◆ **Exercise details**
Which lines of the entries below contain the string "before"? Copy each one.

[Stored data]
= Beginning of Section =

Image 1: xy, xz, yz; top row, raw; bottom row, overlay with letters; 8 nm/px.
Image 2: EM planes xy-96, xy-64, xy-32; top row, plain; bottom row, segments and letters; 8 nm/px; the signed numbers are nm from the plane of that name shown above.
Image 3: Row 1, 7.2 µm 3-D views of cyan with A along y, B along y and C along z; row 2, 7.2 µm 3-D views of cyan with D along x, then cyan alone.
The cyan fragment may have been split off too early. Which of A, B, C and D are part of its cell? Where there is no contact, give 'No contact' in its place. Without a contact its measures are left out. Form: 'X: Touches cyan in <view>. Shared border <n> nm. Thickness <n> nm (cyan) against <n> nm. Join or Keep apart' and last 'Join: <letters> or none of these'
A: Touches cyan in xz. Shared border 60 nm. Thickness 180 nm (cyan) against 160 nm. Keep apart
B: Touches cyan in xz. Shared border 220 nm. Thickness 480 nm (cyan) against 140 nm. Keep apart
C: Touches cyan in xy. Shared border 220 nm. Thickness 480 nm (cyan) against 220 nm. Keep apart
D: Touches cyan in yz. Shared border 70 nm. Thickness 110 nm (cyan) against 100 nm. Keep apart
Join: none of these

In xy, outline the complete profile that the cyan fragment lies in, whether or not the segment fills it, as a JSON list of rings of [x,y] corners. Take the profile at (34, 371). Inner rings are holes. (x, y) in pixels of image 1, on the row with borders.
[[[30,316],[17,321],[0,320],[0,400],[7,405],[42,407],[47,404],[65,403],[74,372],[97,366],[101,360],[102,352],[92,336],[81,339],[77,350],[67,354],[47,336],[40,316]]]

= End of Section =
= Beginning of Section =

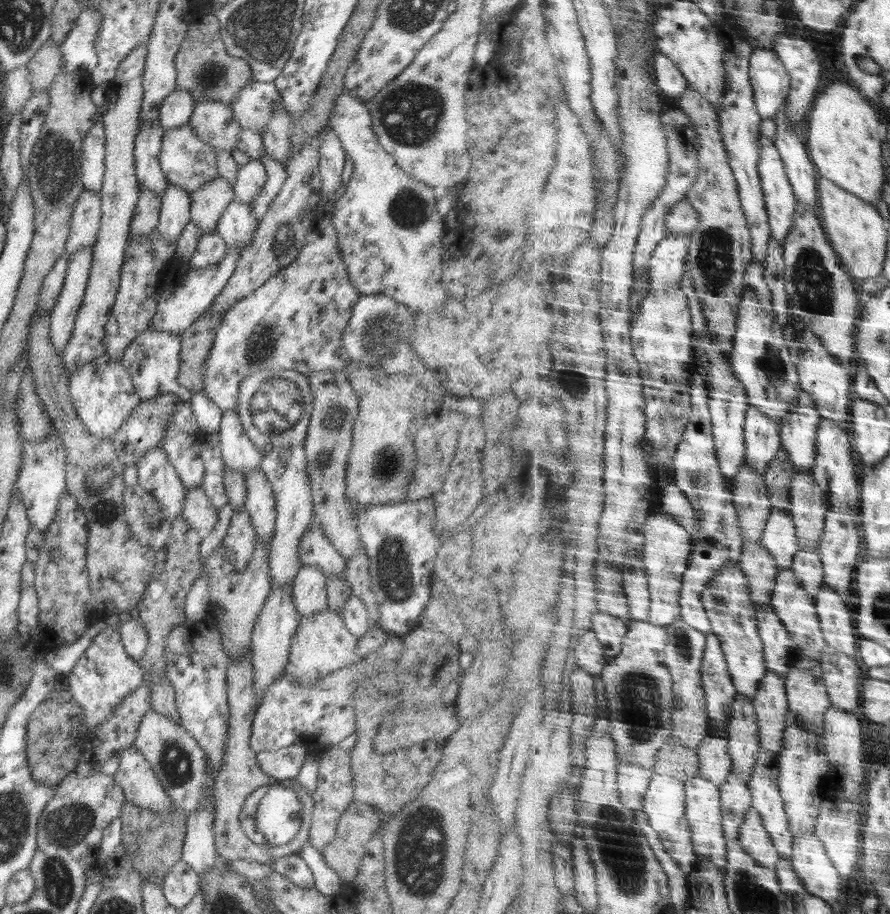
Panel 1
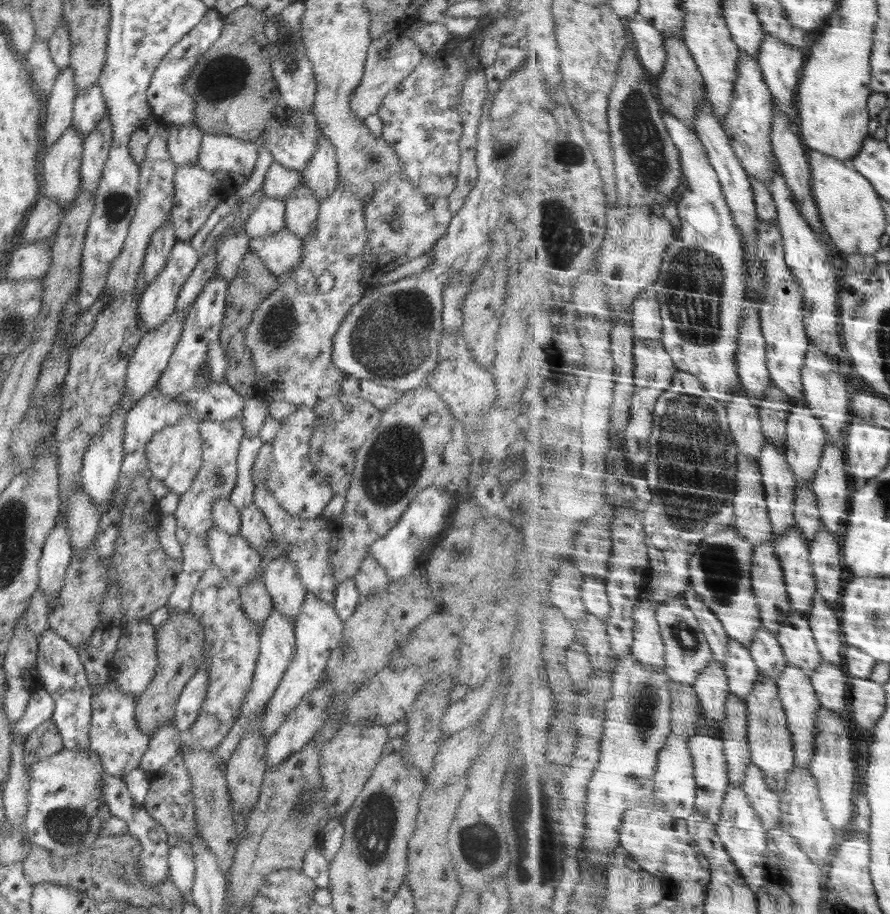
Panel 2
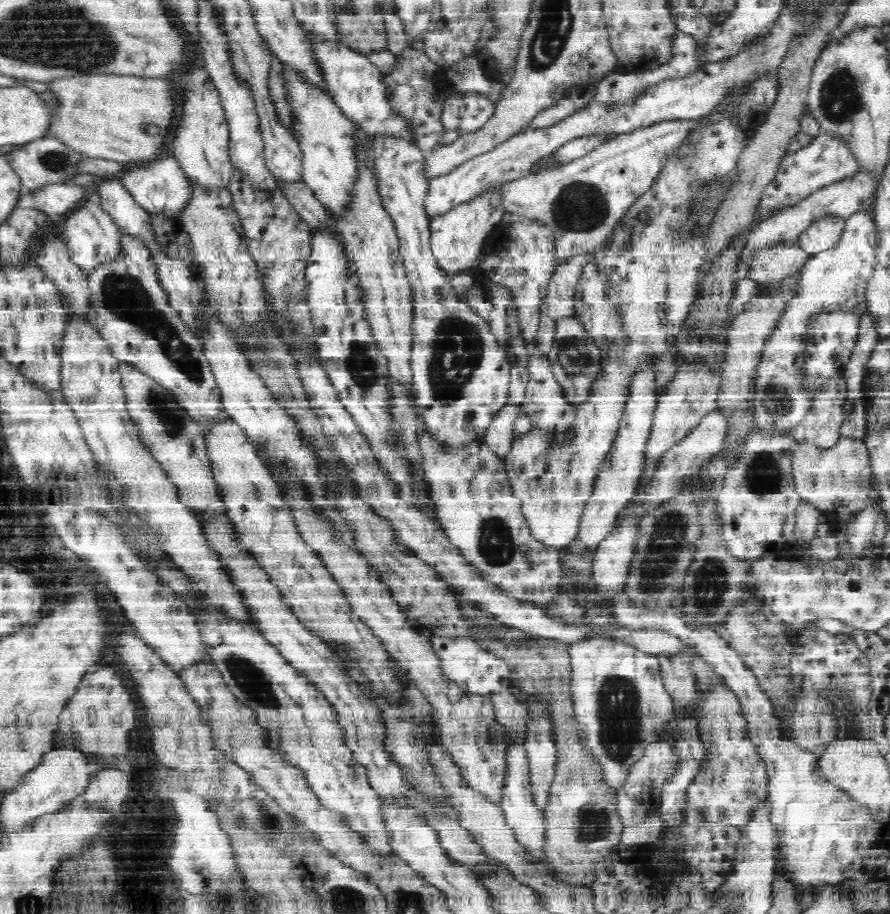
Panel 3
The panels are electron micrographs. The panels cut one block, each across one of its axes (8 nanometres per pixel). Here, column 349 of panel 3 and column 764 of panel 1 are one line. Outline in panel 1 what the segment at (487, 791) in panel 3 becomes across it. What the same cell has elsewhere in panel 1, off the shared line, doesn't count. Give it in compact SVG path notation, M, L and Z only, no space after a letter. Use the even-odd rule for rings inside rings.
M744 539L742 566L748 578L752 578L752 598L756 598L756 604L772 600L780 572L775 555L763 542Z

= End of Section =
= Beginning of Section =

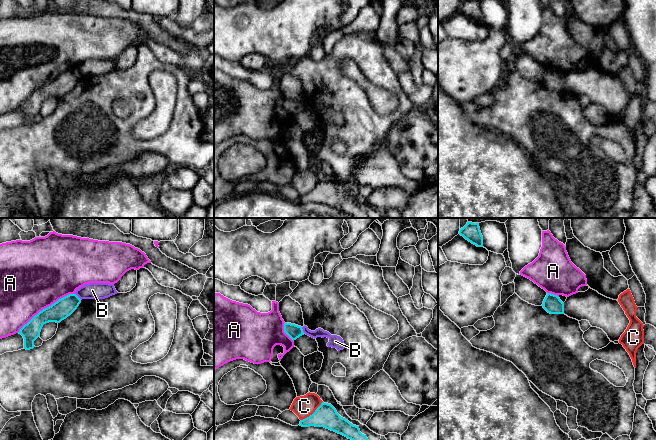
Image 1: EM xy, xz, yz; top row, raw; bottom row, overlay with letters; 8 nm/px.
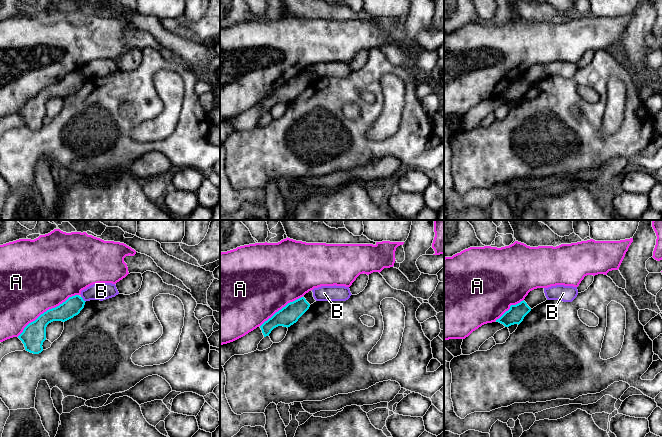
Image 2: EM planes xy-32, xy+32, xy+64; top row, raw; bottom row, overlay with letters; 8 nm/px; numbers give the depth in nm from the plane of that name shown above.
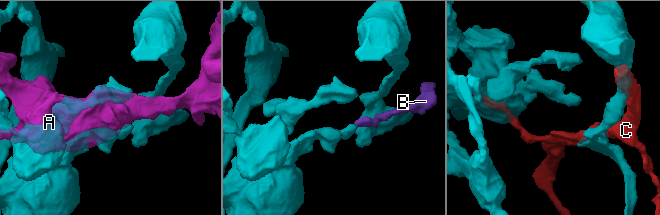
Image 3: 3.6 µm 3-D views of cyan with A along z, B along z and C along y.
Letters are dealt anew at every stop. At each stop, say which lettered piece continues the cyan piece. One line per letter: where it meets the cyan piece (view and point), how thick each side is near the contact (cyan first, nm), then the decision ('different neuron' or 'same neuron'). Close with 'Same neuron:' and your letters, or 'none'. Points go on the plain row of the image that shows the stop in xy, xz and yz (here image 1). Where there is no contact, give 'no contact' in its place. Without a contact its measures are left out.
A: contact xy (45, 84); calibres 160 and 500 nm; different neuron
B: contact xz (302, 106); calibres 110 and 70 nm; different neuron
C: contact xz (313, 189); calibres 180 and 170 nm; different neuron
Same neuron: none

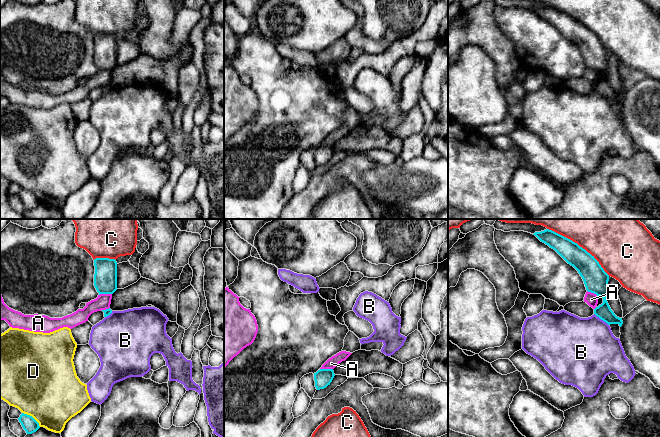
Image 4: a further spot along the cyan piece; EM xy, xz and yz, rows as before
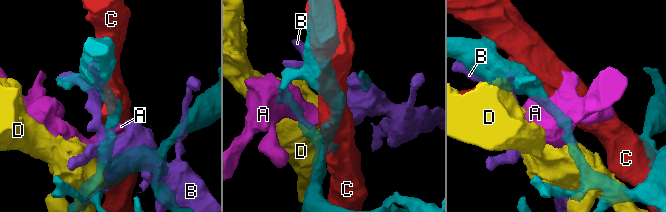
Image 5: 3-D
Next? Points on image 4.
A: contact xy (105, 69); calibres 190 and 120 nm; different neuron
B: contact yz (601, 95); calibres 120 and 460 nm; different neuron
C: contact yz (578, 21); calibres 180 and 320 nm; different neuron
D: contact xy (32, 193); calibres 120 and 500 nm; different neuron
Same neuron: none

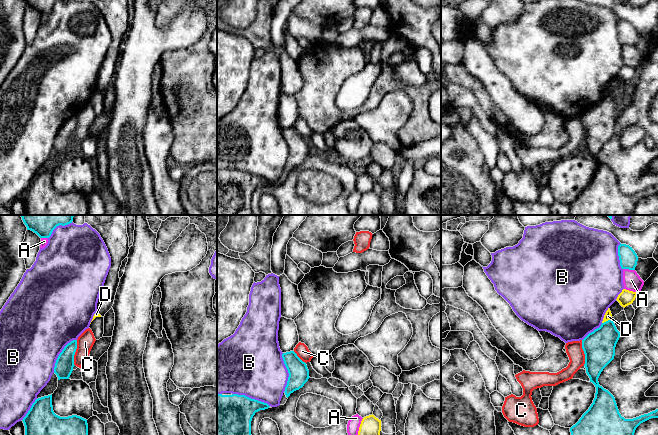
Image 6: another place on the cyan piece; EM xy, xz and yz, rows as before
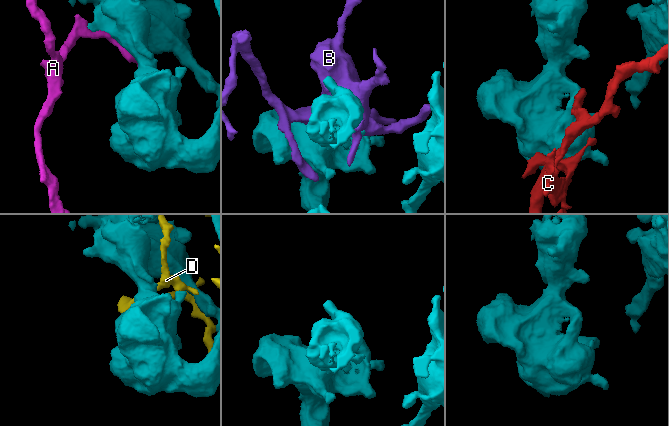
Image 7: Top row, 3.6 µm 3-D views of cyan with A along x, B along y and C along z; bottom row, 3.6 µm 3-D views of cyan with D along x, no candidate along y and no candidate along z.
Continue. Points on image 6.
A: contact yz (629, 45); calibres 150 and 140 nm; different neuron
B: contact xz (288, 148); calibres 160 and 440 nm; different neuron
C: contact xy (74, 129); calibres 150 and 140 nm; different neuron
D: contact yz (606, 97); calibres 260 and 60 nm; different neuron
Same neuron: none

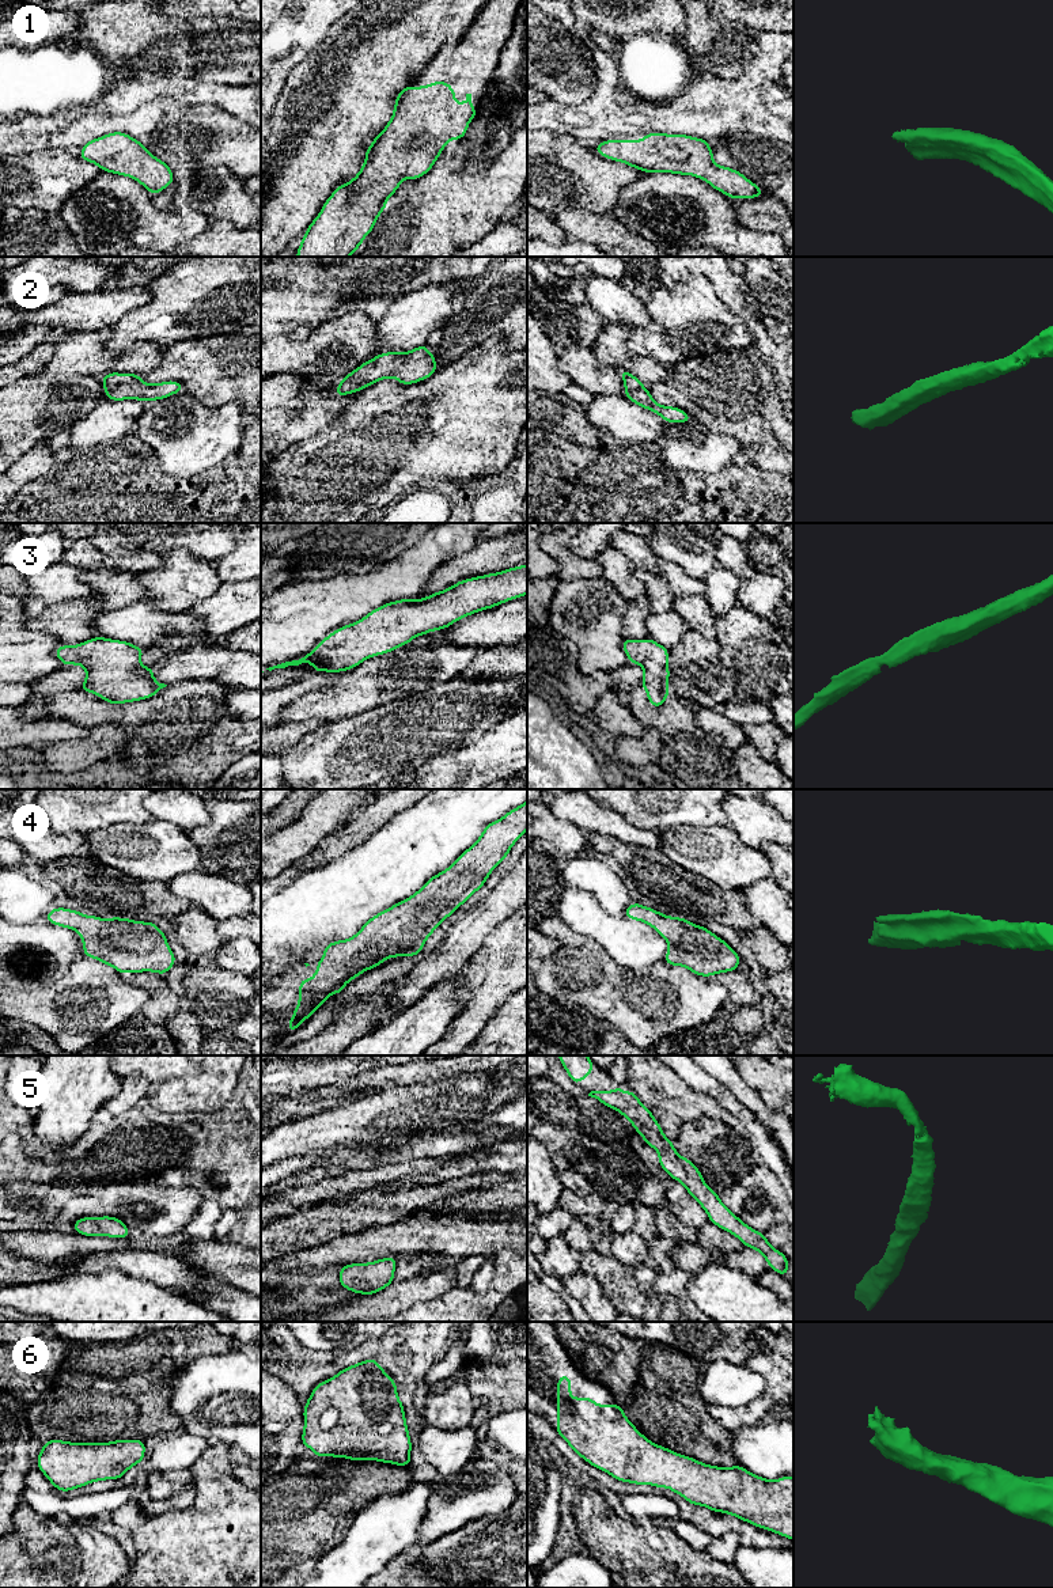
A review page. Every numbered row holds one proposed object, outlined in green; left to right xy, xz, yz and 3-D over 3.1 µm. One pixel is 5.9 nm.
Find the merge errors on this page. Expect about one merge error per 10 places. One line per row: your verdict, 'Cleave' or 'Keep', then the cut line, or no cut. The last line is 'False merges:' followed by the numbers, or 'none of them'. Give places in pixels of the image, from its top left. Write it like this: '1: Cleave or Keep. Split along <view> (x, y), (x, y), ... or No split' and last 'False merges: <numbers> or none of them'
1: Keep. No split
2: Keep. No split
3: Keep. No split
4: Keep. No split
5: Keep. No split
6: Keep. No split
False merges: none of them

= End of Section =

◆ **Response to the exercise**
Image 4: a further spot along the cyan piece; EM xy, xz and yz, rows as before
Image 6: another place on the cyan piece; EM xy, xz and yz, rows as before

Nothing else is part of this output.